Saved data entries:
============================================================

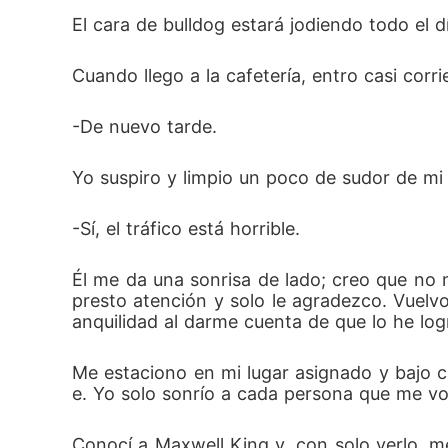
El cara de bulldog estará jodiendo todo el 
Cuando llego a la cafetería, entro casi corr
-De nuevo tarde. 
Yo suspiro y limpio un poco de sudor de mi 
-Sí, el tráfico está horrible. 
Él me da una sonrisa de lado; creo que no m
presto atención y solo le agradezco. Vuelvo
anquilidad al darme cuenta de que lo he log
Me estaciono en mi lugar asignado y bajo c
e. Yo solo sonrío a cada persona que me vo
Conocí a Maxwell King y, con solo verlo,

============================================================

Beginning with the line that holds "e. Yo solo sonrío a cada persona que me vo", please give again each line exactly until the records end, and include that final line.

**Answer box**
e. Yo solo sonrío a cada persona que me vo
Conocí a Maxwell King y, con solo verlo,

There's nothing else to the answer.